*Directions for this task:*
Look through the entries below for the line with "right hip: (599, 416)" and the line with "left elbow: (804, 381)", then give again exactly those two lines and all lines between them, minus the pictures.

*Information shown:*

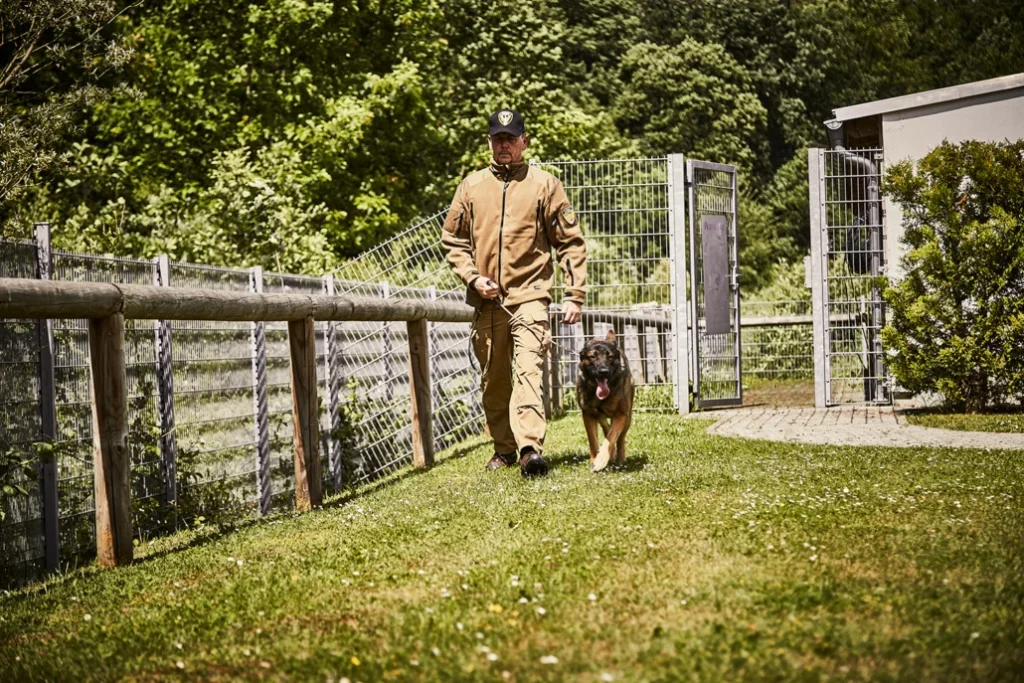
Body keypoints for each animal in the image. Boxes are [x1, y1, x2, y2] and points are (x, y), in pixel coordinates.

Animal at [577, 329, 630, 471]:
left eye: (610, 357)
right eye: (592, 357)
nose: (603, 371)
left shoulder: (620, 416)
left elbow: (611, 438)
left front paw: (601, 460)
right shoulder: (588, 414)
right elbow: (593, 439)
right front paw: (595, 458)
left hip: (628, 418)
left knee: (620, 438)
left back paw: (619, 458)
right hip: (599, 416)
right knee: (606, 428)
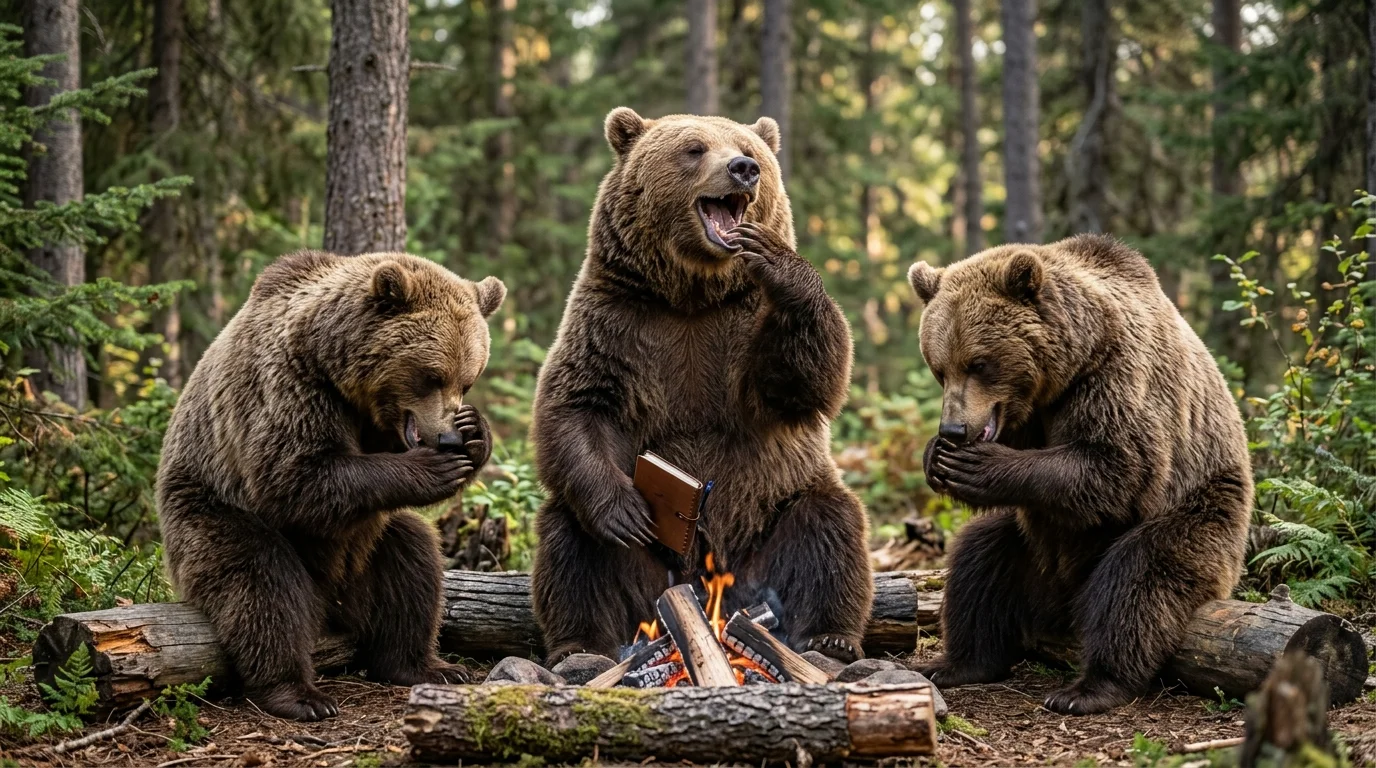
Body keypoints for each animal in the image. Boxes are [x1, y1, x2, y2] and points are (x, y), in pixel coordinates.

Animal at [157, 250, 506, 720]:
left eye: (467, 380)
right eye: (430, 375)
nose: (447, 438)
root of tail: (332, 599)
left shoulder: (371, 420)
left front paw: (476, 432)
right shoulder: (288, 385)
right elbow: (296, 475)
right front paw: (434, 468)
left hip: (368, 547)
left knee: (412, 559)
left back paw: (425, 665)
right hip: (205, 516)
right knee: (261, 581)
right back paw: (299, 694)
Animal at [529, 107, 873, 664]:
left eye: (749, 149)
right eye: (694, 149)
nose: (743, 169)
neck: (692, 293)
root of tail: (708, 589)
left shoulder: (741, 324)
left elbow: (804, 381)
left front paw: (776, 259)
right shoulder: (616, 318)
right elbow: (578, 403)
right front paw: (626, 513)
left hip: (769, 524)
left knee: (828, 525)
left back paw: (831, 635)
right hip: (644, 576)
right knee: (570, 542)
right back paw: (578, 645)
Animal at [907, 235, 1253, 715]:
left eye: (980, 364)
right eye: (940, 368)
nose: (953, 430)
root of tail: (1059, 600)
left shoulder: (1117, 377)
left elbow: (1117, 467)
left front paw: (976, 464)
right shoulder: (1033, 414)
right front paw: (934, 457)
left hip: (1204, 515)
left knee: (1138, 580)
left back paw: (1088, 688)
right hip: (1029, 544)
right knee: (978, 561)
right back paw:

*Your solution:*
right hip: (599, 416)
right knee: (606, 428)
Body keypoints for each animal in the image. Boxes are [x1, y1, x2, y2] and points are (x, y), in pixel coordinates.

Animal at [157, 250, 506, 720]:
left eye: (467, 380)
right eye: (430, 375)
nose: (447, 438)
root of tail: (332, 599)
left shoulder: (371, 420)
left front paw: (476, 432)
right shoulder: (288, 385)
right elbow: (296, 475)
right front paw: (434, 468)
left hip: (368, 547)
left knee: (412, 559)
left back paw: (425, 665)
right hip: (205, 516)
right knee: (261, 581)
right back paw: (299, 694)
Animal at [529, 107, 873, 664]:
left eye: (749, 149)
right eye: (694, 149)
nose: (743, 169)
neck: (692, 293)
root of tail: (708, 589)
left shoulder: (741, 324)
left elbow: (804, 381)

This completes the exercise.